[Page-level text extractions]
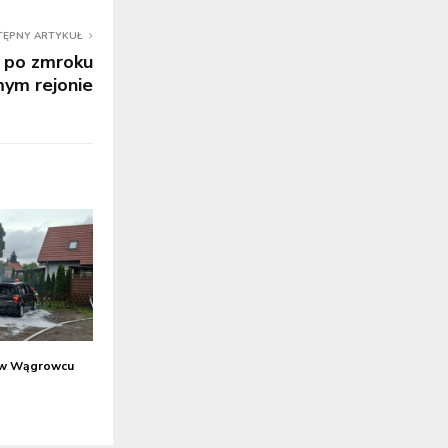
TĘPNY ARTYKUŁ
 po zmroku
ym rejonie
 w Wągrowcu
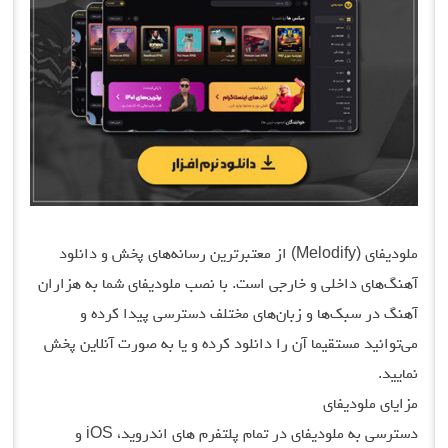
ملودیفای (Melodify) از معتبرترین رسانه‌های پخش و دانلود
آهنگ‌های داخلی و خارجی است. با نصب ملودیفای شما به هزاران
آهنگ در سبک‌ها و زبان‌های مختلف دسترسی پیدا کرده و
می‌توانید مستقیما آن را دانلود کرده و یا به صورت آنلاین پخش
نمایید.
مزایای ملودیفای
دسترسی به ملودیفای در تمام پلتفرم های اندروید، iOS و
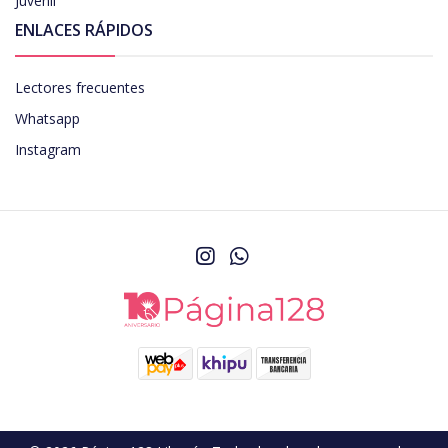
Juvenil
ENLACES RÁPIDOS
Lectores frecuentes
Whatsapp
Instagram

# [What to work on]
Reproduce the text of every record line for line, with no change to its wording, spelling, or line breaks. Omit the pictures from your answer.

# [Expected output]
TĘPNY ARTYKUŁ
 po zmroku
ym rejonie
 w Wągrowcu
ملودیفای (Melodify) از معتبرترین رسانه‌های پخش و دانلود
آهنگ‌های داخلی و خارجی است. با نصب ملودیفای شما به هزاران
آهنگ در سبک‌ها و زبان‌های مختلف دسترسی پیدا کرده و
می‌توانید مستقیما آن را دانلود کرده و یا به صورت آنلاین پخش
نمایید.
مزایای ملودیفای
دسترسی به ملودیفای در تمام پلتفرم های اندروید، iOS و
Juvenil
ENLACES RÁPIDOS
Lectores frecuentes
Whatsapp
Instagram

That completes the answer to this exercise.